France, Belgium, the Netherlands, and Luxembourg were invaded in May 1940. Only then did the allies really start to fight back. Polish allies did nothing until France was invaded.

I agree there was not really a great solution after WW2 for Poland, the Iron Curtain was basically inevitable given how shaky the alliance between the USSR and the West was.

3 comments

France and Britain's response was to promptly declare war on Germany, which is a little more than doing nothing given that just 21 years earlier they had taken most of the casualties in the defeat of Germany in the world's largest war.
> Polish allies did nothing until France was invaded.

On the contrary [0] - "Germany had started low-intensity undeclared war on Czechoslovakia on 17 September 1938. In reaction, the United Kingdom and France on 20 September formally asked Czechoslovakia to cede its territory to Germany, which was followed by Polish territorial demands brought on 21 September and Hungarian on 22 September."

[0] https://en.wikipedia.org/wiki/Munich_Agreement

> Polish allies did nothing until France was invaded

You know what, just draw us a battle plan in which the WAllies beat Germany in 1939, that would revolutionize the academic understanding of early WWII.

I don't know what the right action would be, but the action taken -- essentially do nothing -- was clearly the wrong move and led to Germany taking over Western Europe for several years.
> but the action taken -- essentially do nothing -- was clearly the wrong move

What was the right move then? Please detail. Would it be an “attaque à outrance” with an unready French army and an embryonic BEF against fortified German positions, with neatly inferior air forces, not enough siege artillery to break the Siegried line, a flimsy logistic branch, and following a totally hurried plan due to an uncooperative Belgium which screwed up all pre-war planning? And all that within a nation which already suffered humongous and material human losses barely 20 years before and could not really afford the same thing again, neither from a political nor a practical perspective if it was to handle a long war.
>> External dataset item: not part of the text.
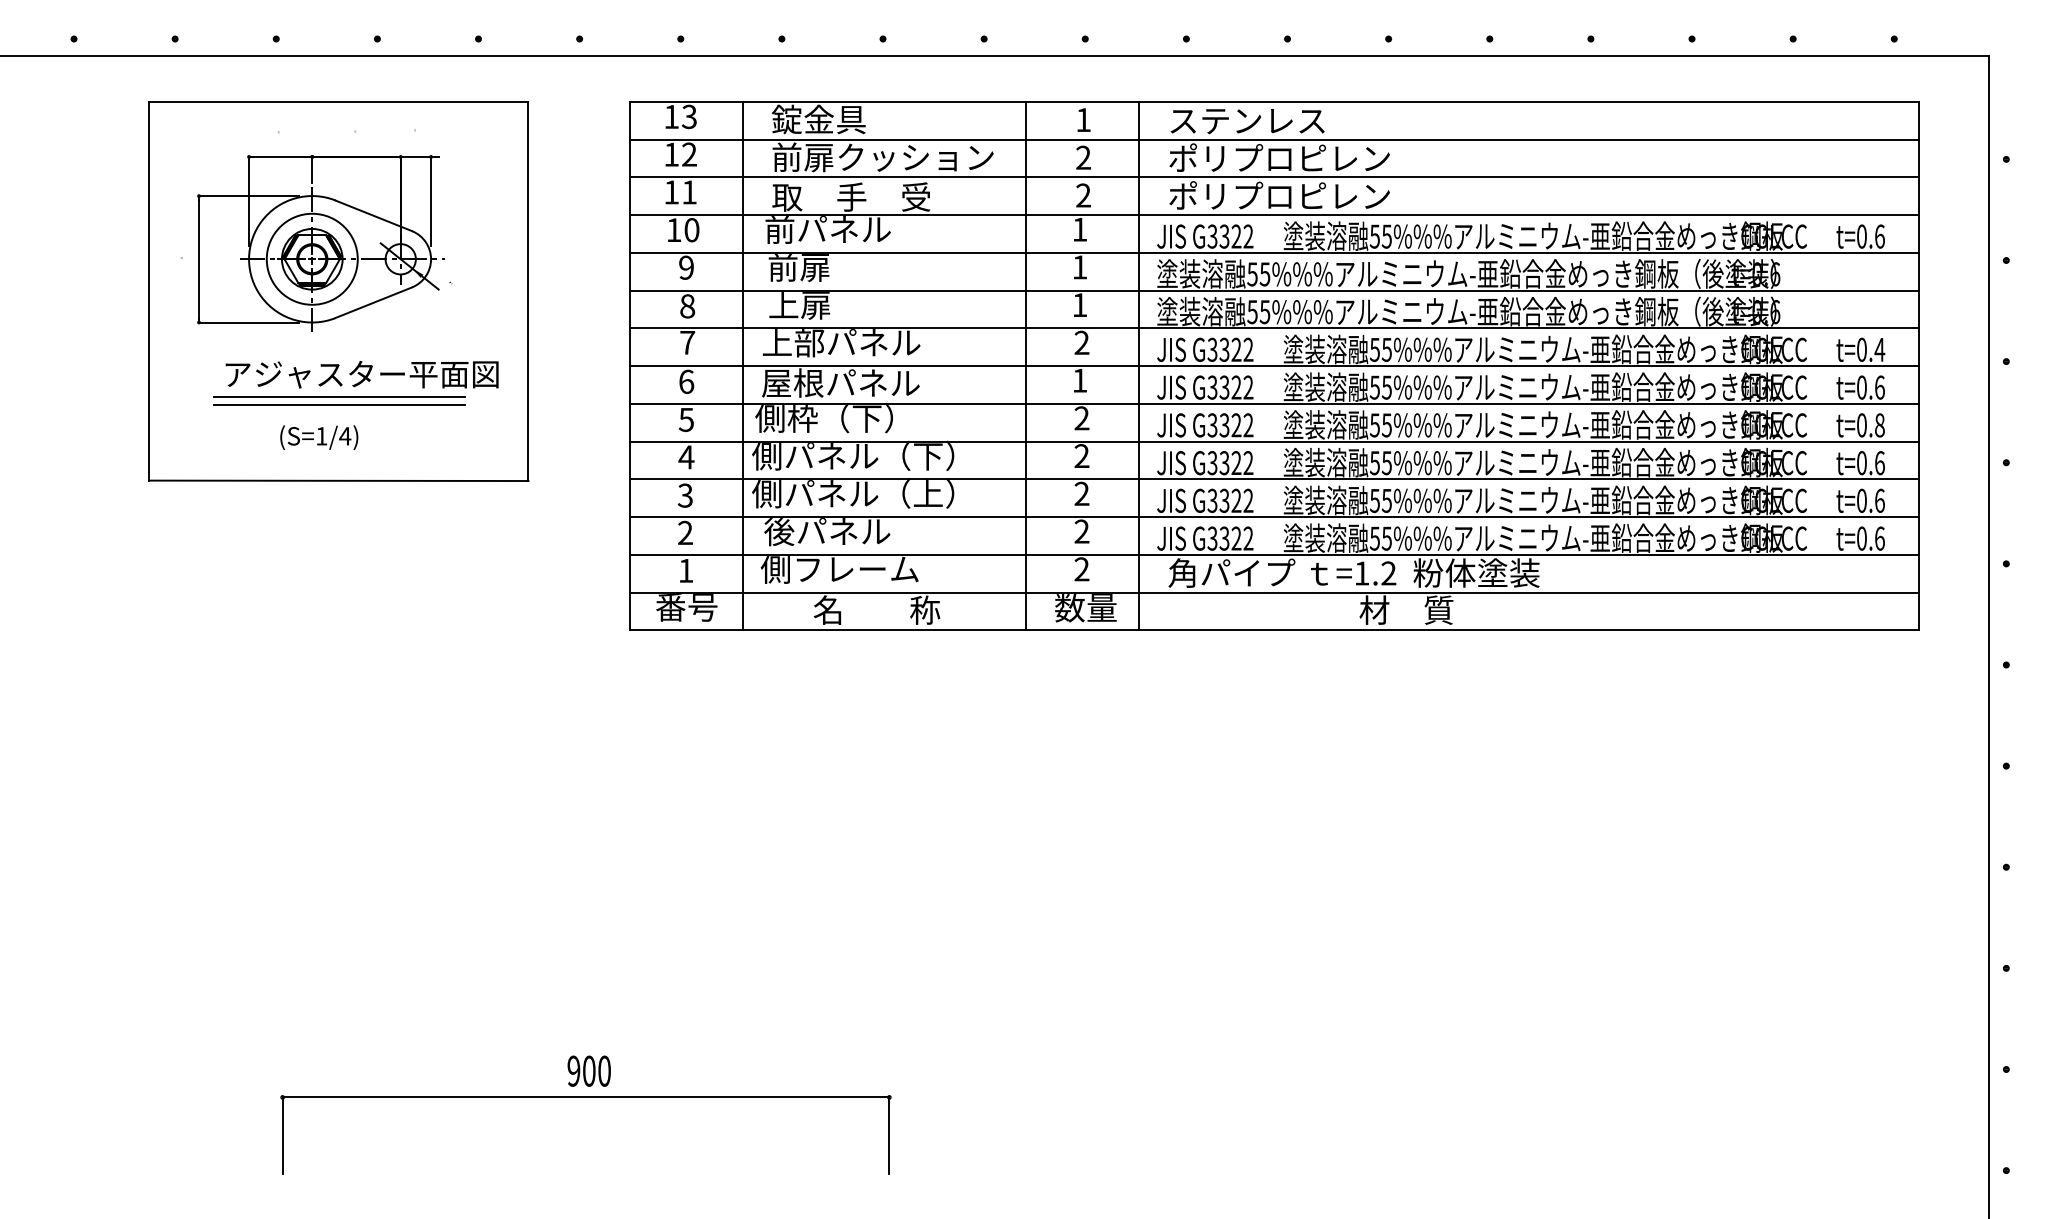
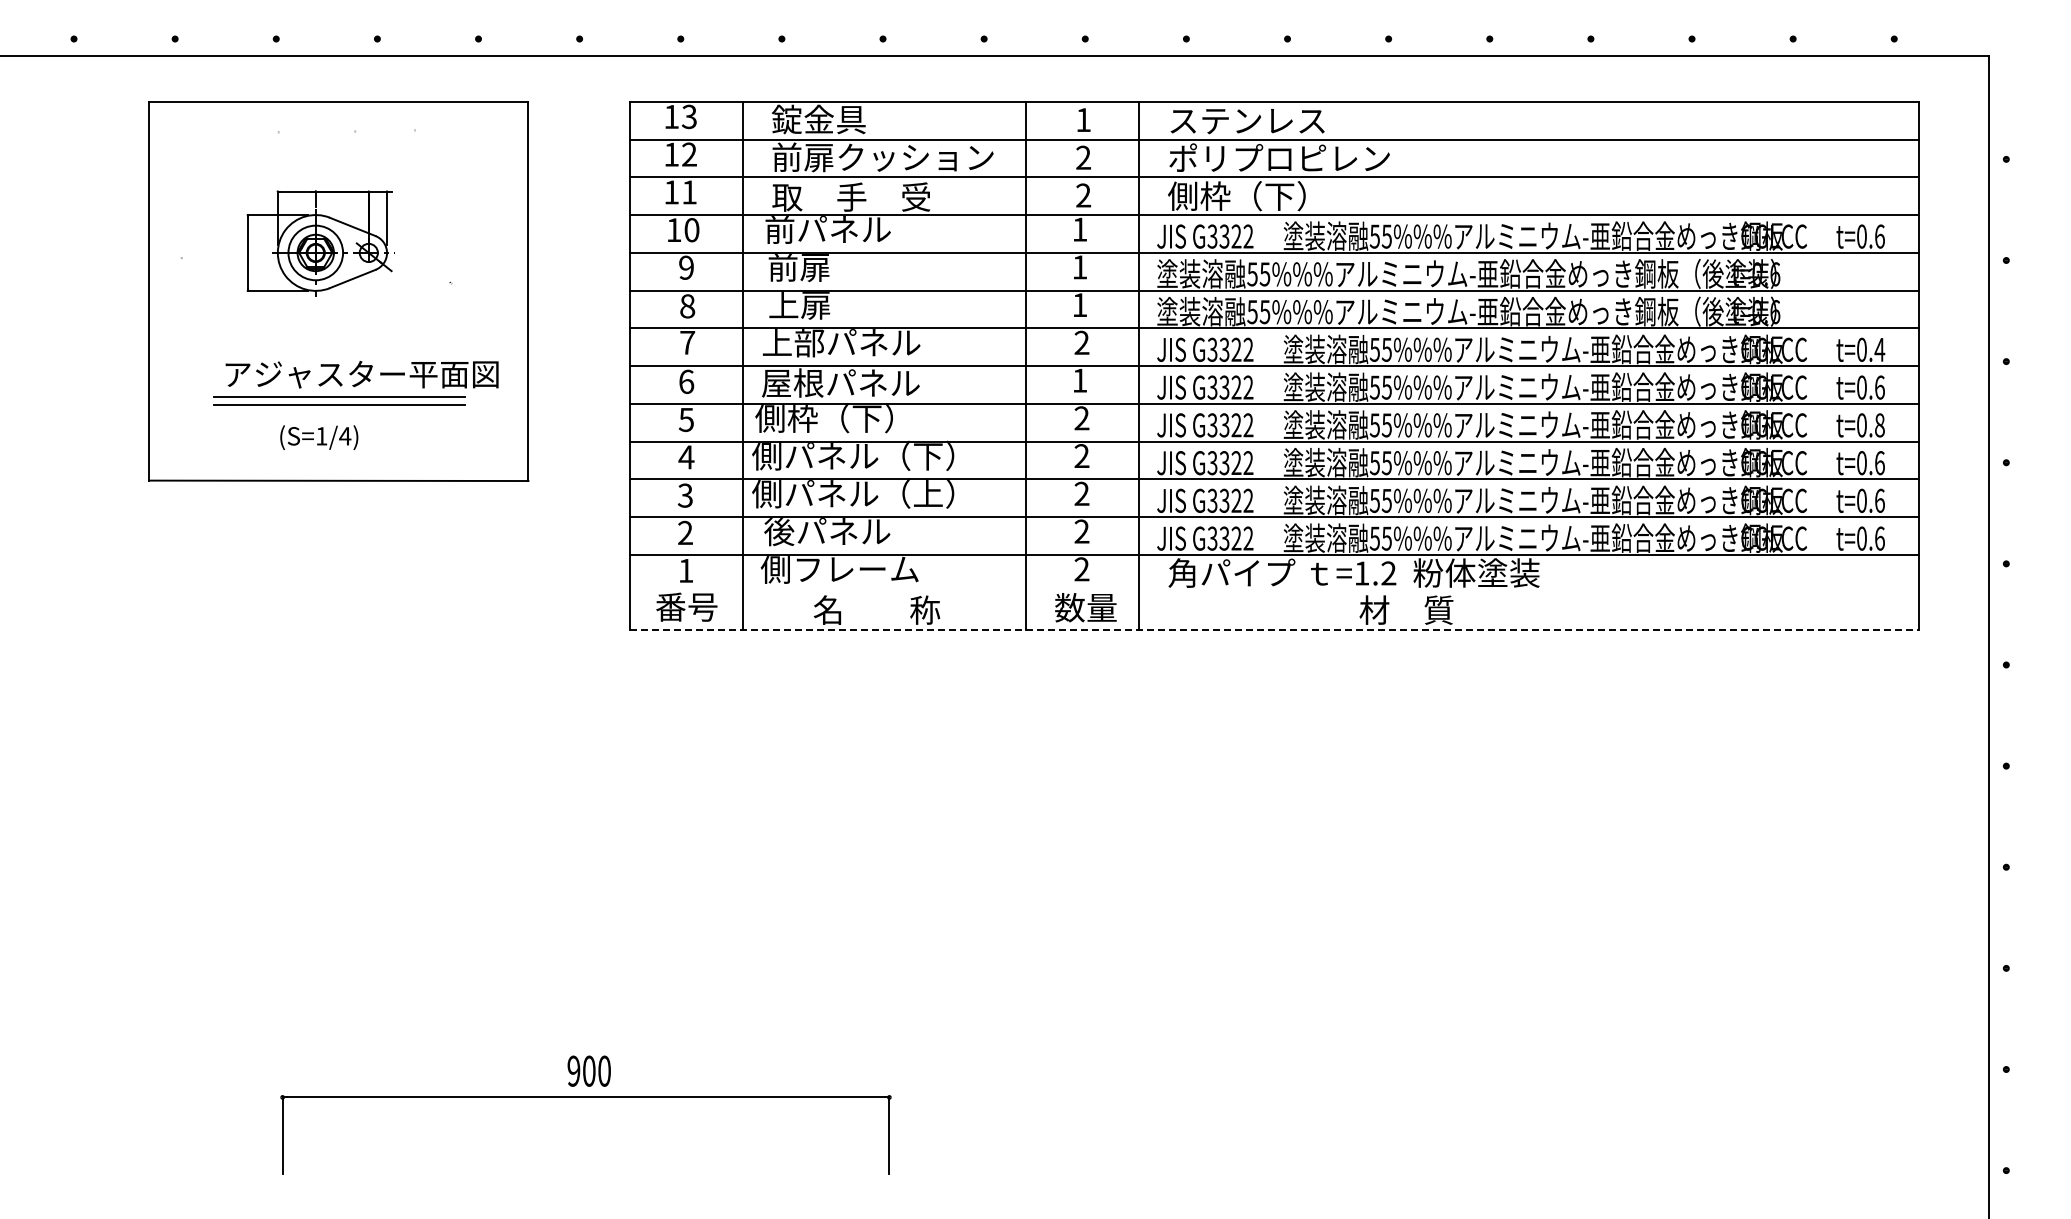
text at (1278, 196): ポリプロピレン -> 側枠（下）
part at (320, 243) size: 248x177 px -> 149x107 px
line at (1274, 592): present -> none
line at (1274, 630): solid -> dashed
No, I argue that even with hindsight, globally, the right call was made: there was absolutely no way to save a Poland which happily sacrificed every opportunity to get military allies less than 1,500km away during the whole interwar period; the only playable hand was to bet on a long, tracted war where the French and the British could economically strangle Germany like they did in 1918 and free Poland afterwards – implicating, on the ground, turtling behind the border defenses long enough for the blockade to do its job. Problem: (i) Belgium royally screwing up the plan, (ii) USSR joining the waltz, (iii) the incredibly lucky strike of the Germans in the Ardennes.

Sometimes, the only winning move is not to play.

Do you know what made Belgium uncooperative ? I wonder if there's a convention now to enforce cooperation to dampen any nascent war effort.
AFAIK, they just didn't want to get dragged into another war by the Germans, and perceived the joint UK/FR/BE war plan as provocative towards Germany, and left it to proclaim their neutrality. Unfortunately for them, proclaiming their neutrality didn't save them in 1914, and it didn't save them in 1939 either.

Now I totally understand why they were not fond of FR/UK deliberately planning to sacrifice half their country to establish strong defensive lines on their rivers, but sometimes you can't have it all and just have to go with the less shitty plan.

> Do you know what made Belgium uncooperative?

I’d imagine that the literal millions of dead under Belgian soil, and the total destruction wrought by WWI made them hesitant to take any sides in potential conflict. You don’t position yourself in the middle a fight between two heavyweight boxers when you are a flyweight.

Perhaps doing nothing was the best move. Perhaps making a move would have resulted in Germany focusing more on the Western front and maintaining good relations with Russia. Very different conflict at that point. Without the losses on the Eastern front, perhaps Germany is able to fend off a French and British offensive, and end up invading both France and Britain.